On July 2, 1980, President Jimmy Carter issued Presidential Proclamation 4771 and reinstated the requirement that young men register with the Selective Service System. At that time, it was required that all males, born on or after January 1, 1960, register with the Selective Service System. Those who were now in this category were male U.S. citizens and male immigrant non-citizens between the ages of 18 and 25; they were required to register within 30 days of their 18th birthday even if they were not actually eligible to join the military.

The Selective Service System, still essentially what it was in 1980, describes its mission as "to serve the emergency manpower needs of the Military by conscripting untrained manpower, or personnel with professional healthcare skills, if directed by Congress and the President in a national crisis." Registration is possible online or by mail. Registration forms are available at U.S. Post Offices.

The Selective Service registration form states that failure to register is a felony punishable by up to five years imprisonment or a $250,000 fine. In practice, though, no one has been prosecuted for failure to comply with draft registration since 1986, in part because prosecutions of draft resisters in the 1980s proved counter-productive for the government, and in part because of the difficulty of proving that noncompliance with the law was "knowing and willful".

In interviews published in U.S. News & World Report in May 2016, current and former Selective Service System officials said that in 1988, the Department of Justice and Selective Service agreed to suspend any further prosecutions of nonregistrants. Many men do not register at all, register late, or change addresses without notifying the Selective Service System.
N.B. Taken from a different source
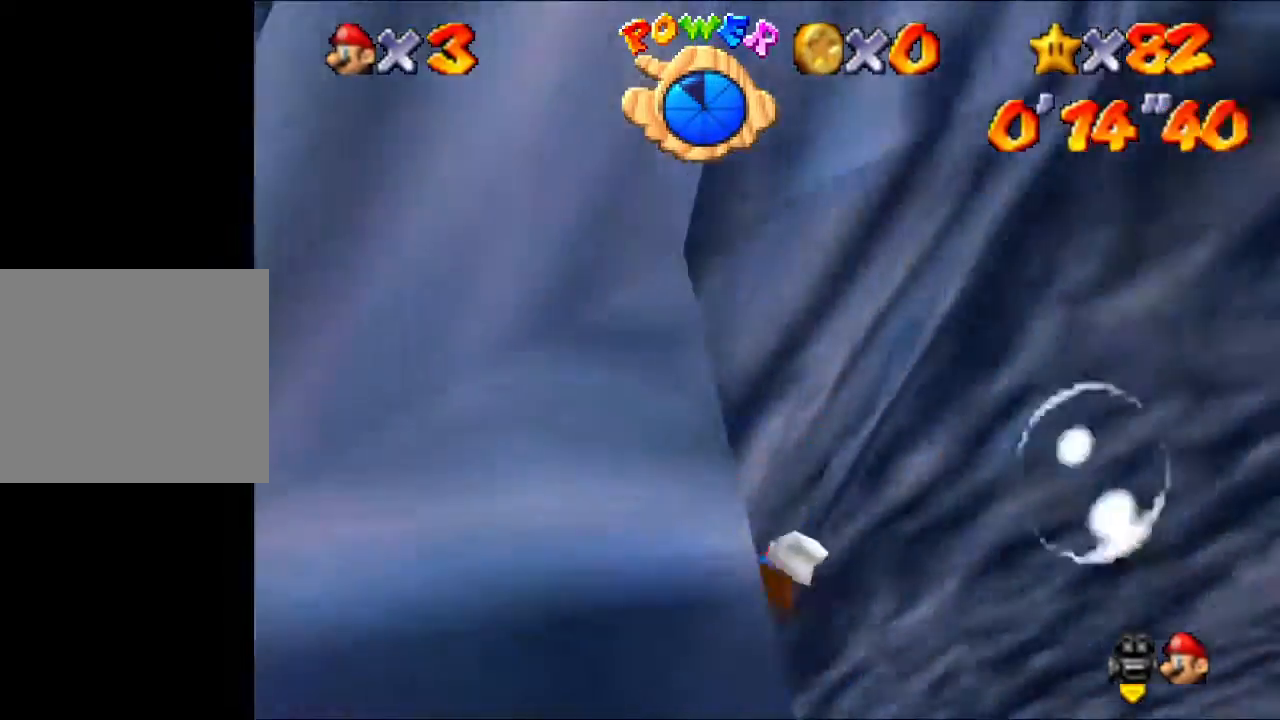
{"buttons": [], "left_stick": "center", "events": [[33, "left_stick", "down-left"], [167, "A", "down"], [400, "A", "up"], [500, "left_stick", "center"]]}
Even in the absence of prosecution, however, failure to register may lead to other consequences. Registration is a requirement for employment by the federal government and some state governments, as well as for receiving various state benefits such as driver's licenses. Some collateral sanctions formerly in effect have been repealed: "From 1982 to 2021, males were required to register with Selective Service System to receive Title IV Federal student aid.... This requirement was eliminated by the FY 2021 Consolidated Appropriations Act.... [F]ailing to register with Selective Service System no longer impacts students' eligibility for Title IV student aid. Effective July 1, 2022, applicants will no longer be able to register with Selective Service System via the FAFSA."

An "automatic" registration provision was included and enacted in Section 535 of the NDAA for fiscal year 2026. Beginning on December 18, 2026, the Selective Service System will be required to identify, locate, and register all male (as assigned at birth) U.S. residents 18 to 26 years old on the basis of other existing federal databases. Men will no longer be required to register themselves or be subject to penalties for failing to do so. This was noted to be the most significant change to Selective Service since the self-registration system began in 1980.

Regulations implementing and establishing procedures for "automatic" registration, including notices required for data collection, data matching, and data use, will be issued by the Selective Service System in 2026.

==Healthcare personnel==

In 1951, the Centers for Disease Control and Prevention created the Epidemic Intelligence Service (EIS), a two-year program to train doctors, veterinarians, statisticians, and other health workers in epidemiology. Eligible health workers drafted into general military service during the Korean and Vietnam Wars could instead enlist in the EIS to guard against potential biological warfare.

On December 1, 1989, Congress ordered the Selective Service System to put in place a system capable of drafting "persons qualified for practice or employment in a health care and professional occupation", if such a special-skills draft should be ordered by Congress. In response, Selective Service published plans for the "Health Care Personnel Delivery System" (HCPDS) in 1989 and has had them ready ever since. The concept underwent a preliminary field exercise in Fiscal Year 1998, followed by a more extensive nationwide readiness exercise in Fiscal Year 1999. The HCPDS plans include women and men ages 20–54 in 57 different job categories. As of May 2003, the Defense Department has said the most likely form of draft is a special skills draft, probably of health care workers.

==Legality==

In 1918, the Supreme Court ruled that the World War I draft did not violate the United States Constitution in the Selective Draft Law Cases. The Court summarized the history of conscription in England and in colonial United States, a history that it read as establishing that the Framers envisioned compulsory military service as a governmental power. It held that the Constitution's grant to Congress of the powers to declare war and to raise and support armies included the power to mandate conscription. It rejected arguments based on states' rights, the 13th Amendment, and other provisions of the Constitution.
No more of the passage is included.